• [Texte cité]
======

A Murano, dès l’ arrivée à quai, nous voyons les
fileurs de verre exercer leur art sous l’œil goguenard des badauds. Tous cela me semble cher et décevant et pourtant tous les guides touristiques ne parlent que d’ elle,
Murano.
Nous
entretenons le moral de notre groupe à coups de bières, sandwiches, glaces et autres cappuccini mais nous remontons dans le Vaporetto pour l’ île suivante, Burano, car j’ ai évidemment
bassiné tout le monde pour y aller.
Il faut la vouloir car Murano n’ était qu’à une dizaine de minutes de Venise, tandis que pour Burano il faut compter ¾ d’heure.
Quelle
récompense !
Burano, c’est un
petit bijou perdu tout au fond de la lagune. Ces petites maisons sont rangées serrées les une contre les autres le long de minuscules canaux entrecoupés de ponts. On se croirait entré dans un
tableau naïf avec toutes les couleurs vives des murs qui vont du bleu au jaune en passant par les vert, rose, ocre, rouge.
La légende dit que les femmes de Burano ont peint leurs maisons de la couleur des bateaux de leurs époux, pour qu' ils n' aient plus l' excuse de se tromper de maison...et de chambre
à coucher!
De temps en temps, des tâches immaculées se posent, régulières et géométriques devant les maisons. Ce sont les dentellières de Burano qui exposent leurs merveilles devant leur
porte, tout en continuant de travailler les fils à
l’ aiguille ou au fuseau. Et partout le linge sèche aux fenêtres directement dans la rue.
Ici tout n’ est que calme et sérénité, harmonie, douceur à
quelques minutes d’une ville touristique surpeuplée. Le peu de temps resté là n’ a pas suffit, il faut y retourner, c’est prioritaire pour un prochain voyage. Burano fait partie des choses à
revoir absolument
En
rentrant vers Venise, nous croisons l’ arrêt " San Michele ". Cette île verdoyante est le cimetière de Venise avec une église, à mi - chemin entre la ville et Murano. Les gens s’ y
arrêtent à l’ aller comme au retour, les bras chargés de fleurs en ce dimanche de Pentecôte.

======

• [Données fournies]

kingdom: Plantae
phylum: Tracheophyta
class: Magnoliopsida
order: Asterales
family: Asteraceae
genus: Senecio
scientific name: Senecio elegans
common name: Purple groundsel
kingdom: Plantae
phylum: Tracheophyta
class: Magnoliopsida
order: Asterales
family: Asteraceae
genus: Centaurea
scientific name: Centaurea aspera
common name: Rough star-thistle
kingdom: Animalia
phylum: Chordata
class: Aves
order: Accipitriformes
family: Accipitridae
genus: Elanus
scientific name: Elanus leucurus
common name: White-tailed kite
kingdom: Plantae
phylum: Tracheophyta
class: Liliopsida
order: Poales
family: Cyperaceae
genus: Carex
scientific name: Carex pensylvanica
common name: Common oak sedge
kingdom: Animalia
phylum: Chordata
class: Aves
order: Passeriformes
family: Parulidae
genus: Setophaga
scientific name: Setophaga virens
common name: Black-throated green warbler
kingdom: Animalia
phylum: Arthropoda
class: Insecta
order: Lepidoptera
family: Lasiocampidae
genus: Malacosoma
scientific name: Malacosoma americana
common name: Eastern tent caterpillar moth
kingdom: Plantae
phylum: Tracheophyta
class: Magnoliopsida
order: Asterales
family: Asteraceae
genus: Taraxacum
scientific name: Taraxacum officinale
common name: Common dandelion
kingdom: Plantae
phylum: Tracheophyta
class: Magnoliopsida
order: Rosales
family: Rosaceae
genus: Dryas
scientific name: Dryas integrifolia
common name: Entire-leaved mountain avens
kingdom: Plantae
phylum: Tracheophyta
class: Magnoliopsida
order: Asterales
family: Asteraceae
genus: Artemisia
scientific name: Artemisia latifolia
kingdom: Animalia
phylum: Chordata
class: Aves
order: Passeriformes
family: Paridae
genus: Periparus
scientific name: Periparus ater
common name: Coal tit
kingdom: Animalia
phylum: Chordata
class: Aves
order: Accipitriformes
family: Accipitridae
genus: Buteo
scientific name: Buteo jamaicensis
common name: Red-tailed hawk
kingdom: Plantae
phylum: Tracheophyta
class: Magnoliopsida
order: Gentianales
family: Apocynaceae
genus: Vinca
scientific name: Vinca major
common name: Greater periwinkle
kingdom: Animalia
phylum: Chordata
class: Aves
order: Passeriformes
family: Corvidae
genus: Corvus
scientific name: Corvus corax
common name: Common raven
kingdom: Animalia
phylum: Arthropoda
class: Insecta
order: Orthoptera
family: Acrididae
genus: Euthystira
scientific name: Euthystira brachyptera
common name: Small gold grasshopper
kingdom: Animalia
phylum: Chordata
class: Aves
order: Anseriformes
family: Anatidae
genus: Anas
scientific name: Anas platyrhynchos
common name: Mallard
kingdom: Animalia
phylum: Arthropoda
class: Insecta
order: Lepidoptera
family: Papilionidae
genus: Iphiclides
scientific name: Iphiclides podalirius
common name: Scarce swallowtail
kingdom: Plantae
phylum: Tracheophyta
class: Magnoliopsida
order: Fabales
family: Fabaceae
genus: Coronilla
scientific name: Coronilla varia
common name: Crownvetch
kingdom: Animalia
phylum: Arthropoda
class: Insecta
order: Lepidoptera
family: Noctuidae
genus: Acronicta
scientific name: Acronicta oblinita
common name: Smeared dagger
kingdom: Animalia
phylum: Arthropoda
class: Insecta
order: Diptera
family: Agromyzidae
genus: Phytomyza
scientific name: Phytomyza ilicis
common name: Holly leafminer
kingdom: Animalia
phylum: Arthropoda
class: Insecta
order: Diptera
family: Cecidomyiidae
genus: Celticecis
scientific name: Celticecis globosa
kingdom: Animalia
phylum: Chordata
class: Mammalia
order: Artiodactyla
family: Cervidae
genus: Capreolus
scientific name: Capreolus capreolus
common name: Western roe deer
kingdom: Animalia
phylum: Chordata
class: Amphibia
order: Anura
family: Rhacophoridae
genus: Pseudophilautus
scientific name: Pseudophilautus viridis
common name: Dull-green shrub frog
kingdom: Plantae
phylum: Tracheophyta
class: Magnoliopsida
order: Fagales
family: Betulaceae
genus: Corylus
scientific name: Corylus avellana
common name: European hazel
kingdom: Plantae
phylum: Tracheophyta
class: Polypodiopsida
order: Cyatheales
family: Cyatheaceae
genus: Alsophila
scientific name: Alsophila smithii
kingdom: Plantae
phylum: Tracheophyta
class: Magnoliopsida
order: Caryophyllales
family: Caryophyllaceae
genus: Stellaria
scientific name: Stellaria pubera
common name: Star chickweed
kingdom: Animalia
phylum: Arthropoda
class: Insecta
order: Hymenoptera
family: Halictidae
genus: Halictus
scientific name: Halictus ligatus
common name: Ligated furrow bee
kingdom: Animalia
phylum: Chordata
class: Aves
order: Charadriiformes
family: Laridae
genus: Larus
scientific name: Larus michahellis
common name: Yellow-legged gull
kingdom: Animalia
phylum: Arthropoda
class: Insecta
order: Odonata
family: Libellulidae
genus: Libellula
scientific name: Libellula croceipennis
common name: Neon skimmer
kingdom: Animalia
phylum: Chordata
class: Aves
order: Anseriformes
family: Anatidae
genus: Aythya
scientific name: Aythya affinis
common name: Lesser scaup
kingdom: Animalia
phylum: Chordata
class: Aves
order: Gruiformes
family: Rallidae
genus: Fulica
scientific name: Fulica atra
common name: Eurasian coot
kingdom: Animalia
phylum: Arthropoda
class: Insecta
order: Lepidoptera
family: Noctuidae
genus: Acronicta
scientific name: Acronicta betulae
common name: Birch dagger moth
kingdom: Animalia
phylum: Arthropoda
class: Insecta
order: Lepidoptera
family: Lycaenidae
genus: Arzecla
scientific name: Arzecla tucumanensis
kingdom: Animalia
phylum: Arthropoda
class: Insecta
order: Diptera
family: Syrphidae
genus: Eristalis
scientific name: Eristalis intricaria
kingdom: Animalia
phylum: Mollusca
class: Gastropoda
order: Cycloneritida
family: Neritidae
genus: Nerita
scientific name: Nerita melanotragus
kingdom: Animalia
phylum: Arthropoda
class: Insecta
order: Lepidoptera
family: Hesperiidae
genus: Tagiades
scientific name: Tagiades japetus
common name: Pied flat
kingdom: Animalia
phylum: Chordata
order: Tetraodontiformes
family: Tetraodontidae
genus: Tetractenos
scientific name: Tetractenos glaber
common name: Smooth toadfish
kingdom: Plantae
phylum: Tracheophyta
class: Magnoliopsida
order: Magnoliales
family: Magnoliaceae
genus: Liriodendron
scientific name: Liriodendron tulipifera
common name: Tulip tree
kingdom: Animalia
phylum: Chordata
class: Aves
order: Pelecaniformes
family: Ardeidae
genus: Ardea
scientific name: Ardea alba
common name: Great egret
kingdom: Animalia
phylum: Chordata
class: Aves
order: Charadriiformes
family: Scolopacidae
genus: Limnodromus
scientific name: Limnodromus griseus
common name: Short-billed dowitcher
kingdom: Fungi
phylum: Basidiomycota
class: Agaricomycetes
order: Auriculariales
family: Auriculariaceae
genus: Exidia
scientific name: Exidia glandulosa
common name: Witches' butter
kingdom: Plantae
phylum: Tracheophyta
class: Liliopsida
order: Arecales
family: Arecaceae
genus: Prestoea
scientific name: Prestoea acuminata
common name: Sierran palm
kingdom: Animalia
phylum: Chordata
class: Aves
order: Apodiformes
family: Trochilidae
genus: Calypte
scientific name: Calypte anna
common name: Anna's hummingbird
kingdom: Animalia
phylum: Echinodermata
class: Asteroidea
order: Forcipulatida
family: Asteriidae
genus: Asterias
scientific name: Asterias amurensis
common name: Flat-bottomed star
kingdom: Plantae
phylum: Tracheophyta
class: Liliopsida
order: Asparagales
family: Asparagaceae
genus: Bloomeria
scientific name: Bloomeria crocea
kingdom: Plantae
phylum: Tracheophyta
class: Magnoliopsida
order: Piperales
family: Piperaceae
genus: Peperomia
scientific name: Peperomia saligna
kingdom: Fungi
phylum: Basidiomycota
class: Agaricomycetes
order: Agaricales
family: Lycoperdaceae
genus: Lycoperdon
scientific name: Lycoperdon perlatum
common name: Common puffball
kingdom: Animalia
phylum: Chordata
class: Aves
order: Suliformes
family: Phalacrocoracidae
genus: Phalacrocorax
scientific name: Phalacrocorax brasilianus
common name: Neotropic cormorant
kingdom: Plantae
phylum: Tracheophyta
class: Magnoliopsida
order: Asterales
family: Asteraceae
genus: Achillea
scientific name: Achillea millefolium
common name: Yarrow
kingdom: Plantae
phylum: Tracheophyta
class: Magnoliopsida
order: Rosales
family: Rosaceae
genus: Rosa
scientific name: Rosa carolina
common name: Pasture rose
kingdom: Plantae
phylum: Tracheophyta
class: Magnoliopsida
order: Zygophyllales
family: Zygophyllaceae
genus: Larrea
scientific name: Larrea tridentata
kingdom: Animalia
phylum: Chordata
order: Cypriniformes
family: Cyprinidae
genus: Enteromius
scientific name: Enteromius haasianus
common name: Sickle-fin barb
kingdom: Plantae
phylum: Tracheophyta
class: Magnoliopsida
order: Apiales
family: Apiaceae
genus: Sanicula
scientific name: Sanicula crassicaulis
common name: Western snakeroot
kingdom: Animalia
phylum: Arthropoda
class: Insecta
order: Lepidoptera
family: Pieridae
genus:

======

• [À faire]
(1) Recopiez le passage du texte cité depuis « A Murano, dès » jusqu’à « pour y aller. » inclus.
(2) Extrayez à l’identique, s’il vous plaît, les lignes des rangées, du début des rangées jusqu’à la ligne contenant « common name: Coal tit », celle-ci comprise.

• [Corrigé des exercices]
(1)
A Murano, dès l’ arrivée à quai, nous voyons les
fileurs de verre exercer leur art sous l’œil goguenard des badauds. Tous cela me semble cher et décevant et pourtant tous les guides touristiques ne parlent que d’ elle,
Murano.
Nous
entretenons le moral de notre groupe à coups de bières, sandwiches, glaces et autres cappuccini mais nous remontons dans le Vaporetto pour l’ île suivante, Burano, car j’ ai évidemment
bassiné tout le monde pour y aller.

(2)
kingdom: Plantae
phylum: Tracheophyta
class: Magnoliopsida
order: Asterales
family: Asteraceae
genus: Senecio
scientific name: Senecio elegans
common name: Purple groundsel
kingdom: Plantae
phylum: Tracheophyta
class: Magnoliopsida
order: Asterales
family: Asteraceae
genus: Centaurea
scientific name: Centaurea aspera
common name: Rough star-thistle
kingdom: Animalia
phylum: Chordata
class: Aves
order: Accipitriformes
family: Accipitridae
genus: Elanus
scientific name: Elanus leucurus
common name: White-tailed kite
kingdom: Plantae
phylum: Tracheophyta
class: Liliopsida
order: Poales
family: Cyperaceae
genus: Carex
scientific name: Carex pensylvanica
common name: Common oak sedge
kingdom: Animalia
phylum: Chordata
class: Aves
order: Passeriformes
family: Parulidae
genus: Setophaga
scientific name: Setophaga virens
common name: Black-throated green warbler
kingdom: Animalia
phylum: Arthropoda
class: Insecta
order: Lepidoptera
family: Lasiocampidae
genus: Malacosoma
scientific name: Malacosoma americana
common name: Eastern tent caterpillar moth
kingdom: Plantae
phylum: Tracheophyta
class: Magnoliopsida
order: Asterales
family: Asteraceae
genus: Taraxacum
scientific name: Taraxacum officinale
common name: Common dandelion
kingdom: Plantae
phylum: Tracheophyta
class: Magnoliopsida
order: Rosales
family: Rosaceae
genus: Dryas
scientific name: Dryas integrifolia
common name: Entire-leaved mountain avens
kingdom: Plantae
phylum: Tracheophyta
class: Magnoliopsida
order: Asterales
family: Asteraceae
genus: Artemisia
scientific name: Artemisia latifolia
kingdom: Animalia
phylum: Chordata
class: Aves
order: Passeriformes
family: Paridae
genus: Periparus
scientific name: Periparus ater
common name: Coal tit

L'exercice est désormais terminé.